‘Merch’ gets a bad rap in B2B circles. We’ve all walked away from a trade show exhibition booth, weighed down by a bounty of branded pens that some executive somewhere believes will be the key to convincing customers to do business with them.
“It’ll remind them of us when they use it!” they will cry.
Ultimately, however, these sad, throwaway products are just that; things that are inevitably discarded as you desperately try and get below the carry on luggage allowance for your return trip home.
But then there are exceptions. Take Fast, the one-click-checkout company. This week, I spent my actual money on a festive-themed hoodie from the B2B fintech company. Why did I do this? Why would anyone do this?
Fast has done a phenomenal job building their brand. They have also nailed the two elements that need to be nailed by any organization that aspires to persuade people to wear clothing with their logo on it outside of an exhibition hall.
- Personality. Fast doesn’t sound like a ‘traditional’ B2B brand. By that, I mean Fast sounds like a human. Or at least there’s an actual human writing the copy across its social media. It asks questions. It draws links to pop culture. It runs giveaways. Adopting a more friendly tone of voice encourages people to engage. And this, in turn, helps develop an emotional connection.

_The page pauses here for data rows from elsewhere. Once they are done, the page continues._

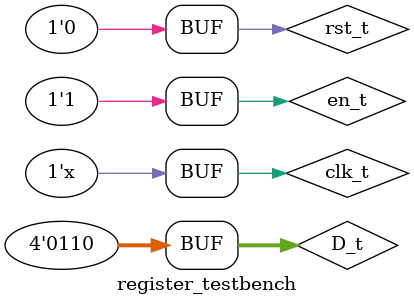
<source format=sv>
`timescale 1ns / 1ps


module register_testbench();

reg [3:0] D_t;
reg clk_t, en_t, rst_t;
wire [3:0] Q_t;

register #(.N(4)) dut(
    .clk(clk_t),
    .rst(rst_t),
    .en(en_t),
    .D(D_t),
    .Q(Q_t)
);

always begin 
    clk_t = ~clk_t; #5;
    end 
    
 initial begin 
    clk_t = 0; en_t = 0; rst_t = 0; D_t = 4'h0; #7; 
    rst_t = 1; #3; 
    D_t = 4'hA; en_t = 1; rst_t = 0; #10;
    D_t = 4'h3; #2;
    en_t = 0;   #5;
    en_t = 1;   #3;
    D_t = 4'b0; #2;
    en_t = 0;   #10;
    en_t = 1;   #2;
    D_t = 4'h6; #11;
    end

endmodule

</source>
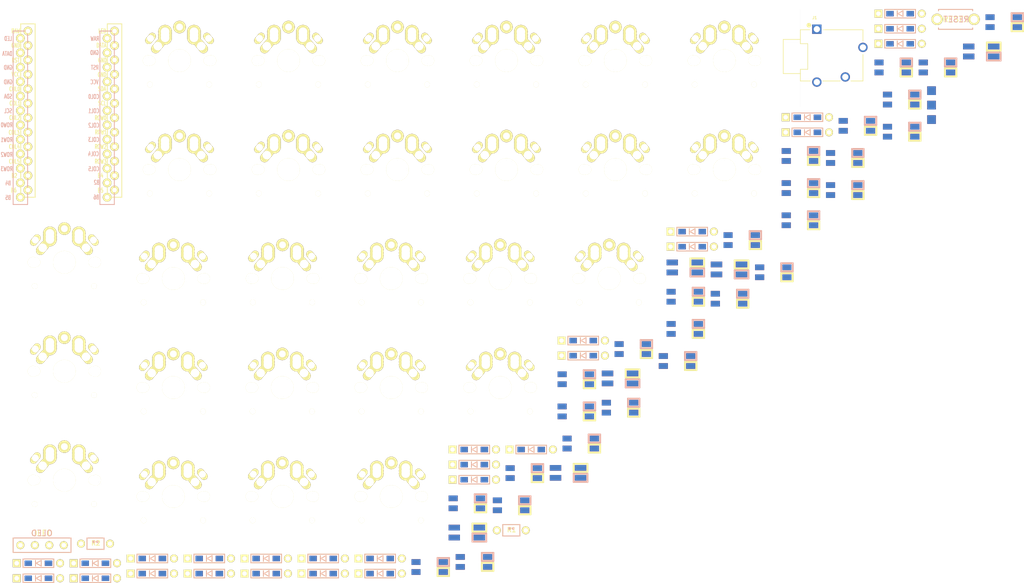
<source format=kicad_pcb>
(kicad_pcb (version 20211014) (generator pcbnew)

  (general
    (thickness 1.6)
  )

  (paper "A4")
  (layers
    (0 "F.Cu" signal)
    (31 "B.Cu" signal)
    (32 "B.Adhes" user "B.Adhesive")
    (33 "F.Adhes" user "F.Adhesive")
    (34 "B.Paste" user)
    (35 "F.Paste" user)
    (36 "B.SilkS" user "B.Silkscreen")
    (37 "F.SilkS" user "F.Silkscreen")
    (38 "B.Mask" user)
    (39 "F.Mask" user)
    (40 "Dwgs.User" user "User.Drawings")
    (41 "Cmts.User" user "User.Comments")
    (42 "Eco1.User" user "User.Eco1")
    (43 "Eco2.User" user "User.Eco2")
    (44 "Edge.Cuts" user)
    (45 "Margin" user)
    (46 "B.CrtYd" user "B.Courtyard")
    (47 "F.CrtYd" user "F.Courtyard")
    (48 "B.Fab" user)
    (49 "F.Fab" user)
    (50 "User.1" user)
    (51 "User.2" user)
    (52 "User.3" user)
    (53 "User.4" user)
    (54 "User.5" user)
    (55 "User.6" user)
    (56 "User.7" user)
    (57 "User.8" user)
    (58 "User.9" user)
  )

  (setup
    (pad_to_mask_clearance 0)
    (pcbplotparams
      (layerselection 0x00010fc_ffffffff)
      (disableapertmacros false)
      (usegerberextensions false)
      (usegerberattributes true)
      (usegerberadvancedattributes true)
      (creategerberjobfile true)
      (svguseinch false)
      (svgprecision 6)
      (excludeedgelayer true)
      (plotframeref false)
      (viasonmask false)
      (mode 1)
      (useauxorigin false)
      (hpglpennumber 1)
      (hpglpenspeed 20)
      (hpglpendiameter 15.000000)
      (dxfpolygonmode true)
      (dxfimperialunits true)
      (dxfusepcbnewfont true)
      (psnegative false)
      (psa4output false)
      (plotreference true)
      (plotvalue true)
      (plotinvisibletext false)
      (sketchpadsonfab false)
      (subtractmaskfromsilk false)
      (outputformat 1)
      (mirror false)
      (drillshape 1)
      (scaleselection 1)
      (outputdirectory "")
    )
  )

  (net 0 "")
  (net 1 "row0")
  (net 2 "Net-(D1-Pad2)")
  (net 3 "Net-(D2-Pad2)")
  (net 4 "Net-(D3-Pad2)")
  (net 5 "Net-(D4-Pad2)")
  (net 6 "Net-(D5-Pad2)")
  (net 7 "Net-(D6-Pad2)")
  (net 8 "row1")
  (net 9 "Net-(D7-Pad2)")
  (net 10 "Net-(D8-Pad2)")
  (net 11 "Net-(D9-Pad2)")
  (net 12 "Net-(D10-Pad2)")
  (net 13 "Net-(D11-Pad2)")
  (net 14 "Net-(D12-Pad2)")
  (net 15 "row2")
  (net 16 "Net-(D13-Pad2)")
  (net 17 "Net-(D14-Pad2)")
  (net 18 "Net-(D15-Pad2)")
  (net 19 "Net-(D16-Pad2)")
  (net 20 "Net-(D17-Pad2)")
  (net 21 "Net-(D18-Pad2)")
  (net 22 "row3")
  (net 23 "Net-(D19-Pad2)")
  (net 24 "Net-(D20-Pad2)")
  (net 25 "Net-(D21-Pad2)")
  (net 26 "Net-(D22-Pad2)")
  (net 27 "Net-(D23-Pad2)")
  (net 28 "Net-(D24-Pad2)")
  (net 29 "row4")
  (net 30 "Net-(D25-Pad2)")
  (net 31 "Net-(D26-Pad2)")
  (net 32 "Net-(D27-Pad2)")
  (net 33 "SDA")
  (net 34 "SCL")
  (net 35 "LED")
  (net 36 "Net-(L1-Pad1)")
  (net 37 "Net-(L1-Pad3)")
  (net 38 "Net-(L2-Pad3)")
  (net 39 "Net-(L4-Pad1)")
  (net 40 "Net-(L5-Pad1)")
  (net 41 "Net-(L31-Pad3)")
  (net 42 "Net-(L7-Pad3)")
  (net 43 "Net-(L13-Pad3)")
  (net 44 "Net-(L13-Pad2)")
  (net 45 "Net-(L14-Pad1)")
  (net 46 "Net-(L10-Pad1)")
  (net 47 "Net-(L15-Pad3)")
  (net 48 "Net-(L10-Pad3)")
  (net 49 "Net-(L11-Pad3)")
  (net 50 "Net-(L11-Pad1)")
  (net 51 "Net-(L12-Pad3)")
  (net 52 "Net-(L13-Pad1)")
  (net 53 "Net-(L14-Pad3)")
  (net 54 "Net-(L15-Pad1)")
  (net 55 "Net-(L16-Pad3)")
  (net 56 "Net-(L17-Pad1)")
  (net 57 "Net-(L18-Pad3)")
  (net 58 "Net-(L19-Pad1)")
  (net 59 "Net-(L20-Pad3)")
  (net 60 "Net-(L21-Pad1)")
  (net 61 "Net-(L22-Pad3)")
  (net 62 "Net-(L23-Pad1)")
  (net 63 "Net-(L24-Pad3)")
  (net 64 "Net-(L25-Pad3)")
  (net 65 "Net-(L26-Pad1)")
  (net 66 "Net-(L27-Pad3)")
  (net 67 "unconnected-(L28-Pad1)")
  (net 68 "Net-(L29-Pad3)")
  (net 69 "Net-(L32-Pad3)")
  (net 70 "reset")
  (net 71 "col0")
  (net 72 "col1")
  (net 73 "col2")
  (net 74 "col3")
  (net 75 "col4")
  (net 76 "col5")
  (net 77 "unconnected-(U1-Pad24)")
  (net 78 "unconnected-(U1-Pad14)")
  (net 79 "unconnected-(U1-Pad13)")
  (net 80 "unconnected-(U1-Pad12)")
  (net 81 "unconnected-(U1-Pad1)")

  (footprint "kbd:D3_TH_SMD" (layer "F.Cu") (at 67.60125 146.31875))

  (footprint "kbd:MX_ALPS_PG1350_noLed" (layer "F.Cu") (at 90.44775 113.61875))

  (footprint "kbd:MX_ALPS_PG1350_noLed" (layer "F.Cu") (at 71.29775 94.46875))

  (footprint "kbd:D3_TH_SMD" (layer "F.Cu") (at 124.18125 127.16875))

  (footprint "kbd:D3_TH_SMD" (layer "F.Cu") (at 77.61125 143.66875))

  (footprint "kbd:D3_TH_SMD" (layer "F.Cu") (at 124.18125 124.51875))

  (footprint "kbd:SK6812MINI_rev" (layer "F.Cu") (at 168.95275 98.01875))

  (footprint "kbd:ResetSW" (layer "F.Cu") (at 208.77275 48.91875))

  (footprint "kbd:D3_TH_SMD" (layer "F.Cu") (at 47.58125 147.14875))

  (footprint "TRRS:CUI_SJ-43514" (layer "F.Cu") (at 186.98775 55.44875))

  (footprint "kbd:SK6812MINI_underglow_rev" (layer "F.Cu") (at 149.80275 112.01875))

  (footprint "kbd:MX_ALPS_PG1350_noLed" (layer "F.Cu") (at 129.83775 75.31875))

  (footprint "kbd:MX_ALPS_PG1350_noLed" (layer "F.Cu") (at 147.89775 94.46875))

  (footprint "kbd:SK6812MINI_rev" (layer "F.Cu") (at 124.12275 144.26875))

  (footprint "kbd:MX_ALPS_PG1350_noLed" (layer "F.Cu") (at 148.98775 56.16875))

  (footprint "kbd:SK6812MINI_rev" (layer "F.Cu") (at 181.41275 78.57875))

  (footprint "kbd:SK6812MINI_rev" (layer "F.Cu") (at 142.89275 123.46875))

  (footprint "kbd:MX_ALPS_PG1350_noLed" (layer "F.Cu") (at 168.13775 56.16875))

  (footprint "kbd:SK6812MINI_rev" (layer "F.Cu") (at 149.80275 117.16875))

  (footprint "kbd:D3_TH_SMD" (layer "F.Cu") (at 107.64125 146.31875))

  (footprint "kbd:R" (layer "F.Cu") (at 130.69125 138.71951))

  (footprint "kbd:SK6812MINI_underglow_rev" (layer "F.Cu") (at 122.87275 139.11875))

  (footprint "kbd:D3_TH_SMD" (layer "F.Cu") (at 143.33125 105.36875))

  (footprint "kbd:MX_ALPS_PG1350_noLed" (layer "F.Cu") (at 90.44775 132.76875))

  (footprint "kbd:D3_TH_SMD" (layer "F.Cu") (at 199.02125 50.56875))

  (footprint "kbd:SK6812MINI_rev" (layer "F.Cu") (at 142.02275 112.16875))

  (footprint "kbd:SK6812MINI_rev" (layer "F.Cu") (at 197.71275 57.36875))

  (footprint "kbd:D3_TH_SMD" (layer "F.Cu") (at 134.19125 124.51875))

  (footprint "kbd:D3_TH_SMD" (layer "F.Cu") (at 162.48125 86.21875))

  (footprint "kbd:SK6812MINI_rev" (layer "F.Cu") (at 181.41275 84.22875))

  (footprint "kbd:SK6812MINI_rev" (layer "F.Cu") (at 191.42275 67.62875))

  (footprint "kbd:MX_ALPS_PG1350_noLed" (layer "F.Cu") (at 52.14775 110.75875))

  (footprint "kbd:MX_ALPS_PG1350_noLed" (layer "F.Cu") (at 52.14775 91.60875))

  (footprint "kbd:SK6812MINI_rev" (layer "F.Cu") (at 159.81275 108.96875))

  (footprint "kbd:SK6812MINI_rev" (layer "F.Cu") (at 122.87275 133.96875))

  (footprint "kbd:MX_ALPS_PG1350_noLed" (layer "F.Cu") (at 168.13775 75.31875))

  (footprint "kbd:SK6812MINI_underglow_rev" (layer "F.Cu") (at 168.95275 92.86875))

  (footprint "kbd:SK6812MINI_rev" (layer "F.Cu") (at 142.02275 117.81875))

  (footprint "kbd:MX_ALPS_PG1350_noLed" (layer "F.Cu") (at 91.53775 56.16875))

  (footprint "kbd:SK6812MINI_rev" (layer "F.Cu") (at 116.34275 145.16875))

  (footprint "kbd:D3_TH_SMD" (layer "F.Cu") (at 77.61125 146.31875))

  (footprint "kbd:MX_ALPS_PG1350_noLed" (layer "F.Cu") (at 71.29775 132.76875))

  (footprint "kbd:D3_TH_SMD" (layer "F.Cu") (at 199.02125 47.91875))

  (footprint "kbd:SK6812MINI_rev" (layer "F.Cu") (at 199.20275 68.66875))

  (footprint "kbd:D3_TH_SMD" (layer "F.Cu")
    (tedit 5B7FD767) (tstamp 74afa8b0-4911-4ea3-a426-5a8473b668c7)
    (at 47.58125 144.49875)
    (descr "Resitance 3 pas")
    (tags "R")
    (property "Sheetfile" "chomp_pad.kicad_sch")
    (property "Sheetname" "")
    (path "/29d733cc-4c97-4bc1-a1fe-799293579943")
    (autoplace_cost180 10)
    (attr through_hole)
    (fp_text reference "D13" (at 0.55 0) (layer "F.Fab") hide
      (effects (font (size 0.5 0.5) (thickness 0.125)))
      (tstamp 1c391ca7-e610-404c-bdff-cd84da814875)
    )
    (fp_text value "D" (at -0.55 0) (layer "F.Fab") hide
    
... [237527 chars truncated]
</source>
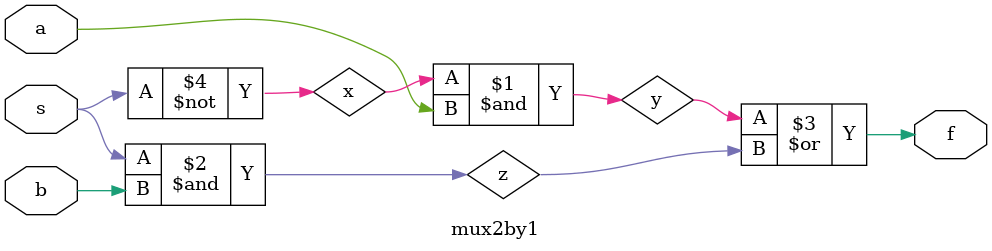
<source format=v>
module mux2by1
  ( input s,a,b,
    output f);
    wire x,y,z;
  not(x,s);
  and(y,x,a);
  and(z,s,b);
  or(f,y,z);
endmodule

</source>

- Community. Fast turbo-charged their brand awareness this year with the hiring of Matthew Kobach as Head of Content, who, through a combination of expert social media strategy and his position as an influencer, has successfully built a legion of loyal fans around the brand. When people buy a hoodie from Fast, they don’t just buy a hoodie; they buy into something they want to be a part of.
I’m of the opinion that every B2B organisation should aspire to develop a brand that people actually want to have plastered over their clothing. Why not? If people want products with your logo on it, you’ve done something that is incredibly difficult to do – build something people actually care about.
To some degree, this requires shifting your mindset to thinking more like a consumer brand. It requires investment in tone of voice, community building and emotional storytelling. It means taking creative risks and not relying solely on data about what’s worked before to determine what you’re going to do next.
But, if you get it right, you’ll end up with this kind of loyalty to show for it.